■ **WHAT THIS TASK INVOLVES**
In the text section on pneumococcal vaccination and HIV, the sentence beginning "Until we know more" and the sentence after it give which considerations against vaccinating HIV positive patients at present?

The issue of a clinical trial of vaccine efficacy arises, and the sheer size of the American trials, essential for valid interpretation, should be borne in mind. A theoretical cost-benefit analysis in the United States has been based on the assumption that pneumococcal polysaccharide antibodies confer disease protection. The analysis showed net savings even if vaccination efficiency was only 10% of that in normal subjects and the duration of protection was substantially reduced,33 as might be expected in HIV disease. This important theoretical cost benefit analysis should be balanced against the cost of a lengthy trial of sufficient size to achieve statistical power, which would settle the question once and for all. Currently 20000 patients in the United Kingdom are positive for HIV, with countless more unaware of their HIV status34; to vaccinate these would cost approximately pounds sterling240000. Data from trials suggest that the vaccine works in healthy but not immunosuppressed people—yet we continue to vaccinate those who will benefit the least. The trials show that if we are to vaccinate anyone, it should be this country's healthy population. Until we know more about the state of immunological health in early HIV disease, it continues to be illogical to consider vaccinating all or some HIV positive patients, especially in the light of the imminent arrival of conjugate vaccines, whose properties and serogroup composition may well differ from the currently available preparation. Furthermore, the intricacies of mucosal immunity and its breakdown in HIV disease are little understood; currently the only way to determine whether vaccination is worth while is to perform a trial of considerable size for statistical reasons. What price truth?

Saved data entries
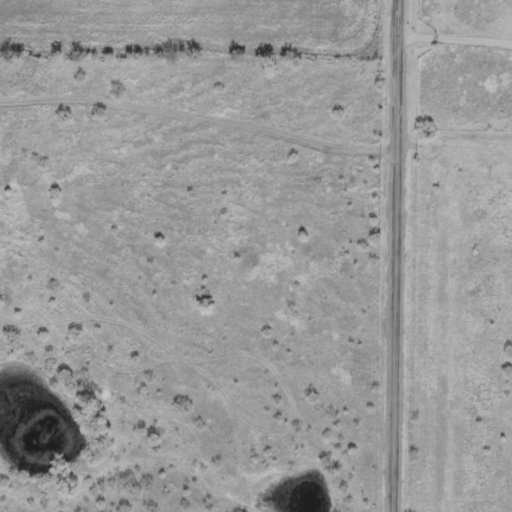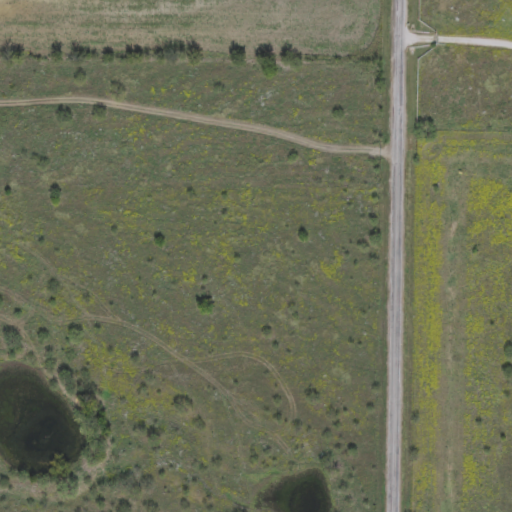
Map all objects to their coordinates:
road: (459, 37)
road: (401, 256)
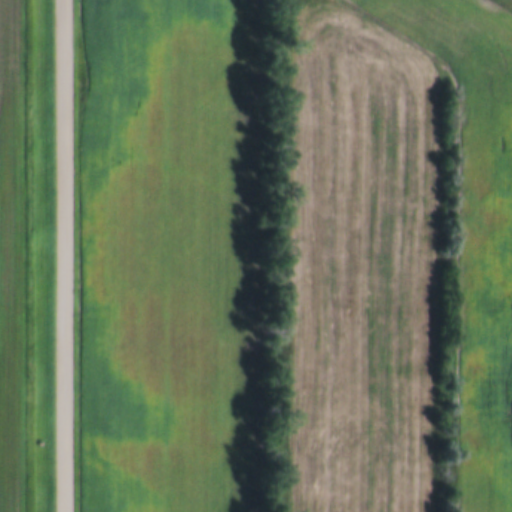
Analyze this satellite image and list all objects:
road: (64, 256)
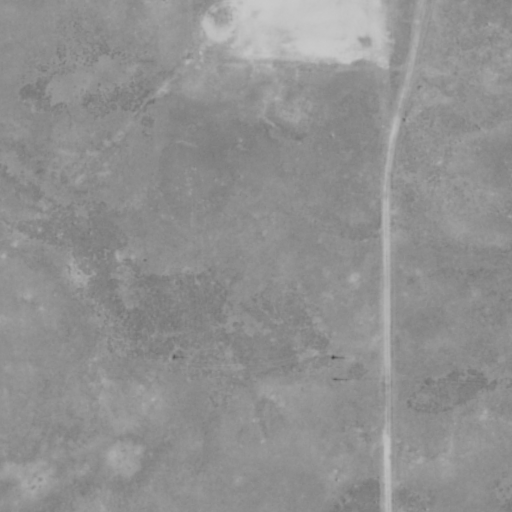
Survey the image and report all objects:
road: (399, 252)
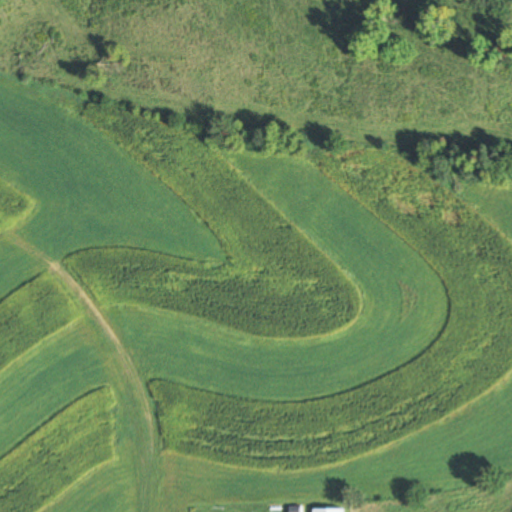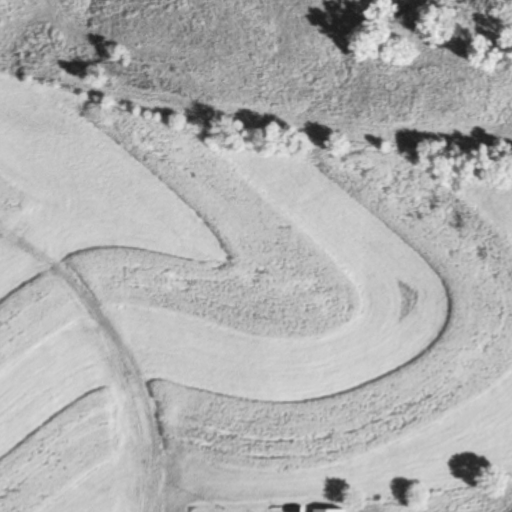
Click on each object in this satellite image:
building: (328, 511)
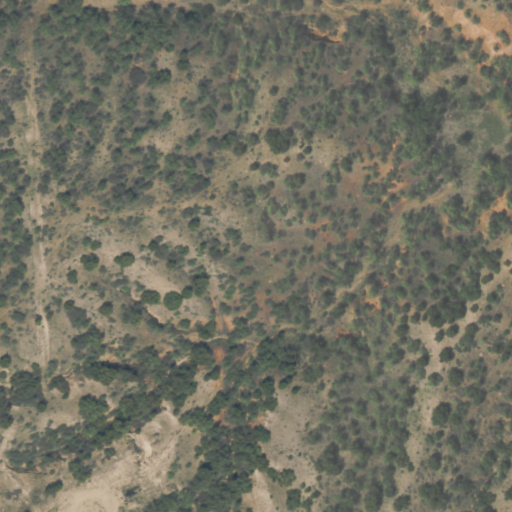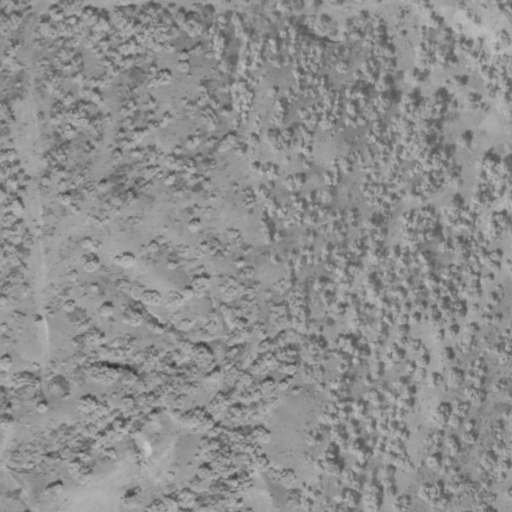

■ **SOLUTION**
- Too little is known about the state of immunological health in early HIV disease.
- Conjugate vaccines are about to arrive, and their properties and serogroup composition may well differ from the preparation currently available.
- The intricacies of mucosal immunity and its breakdown in HIV disease are little understood.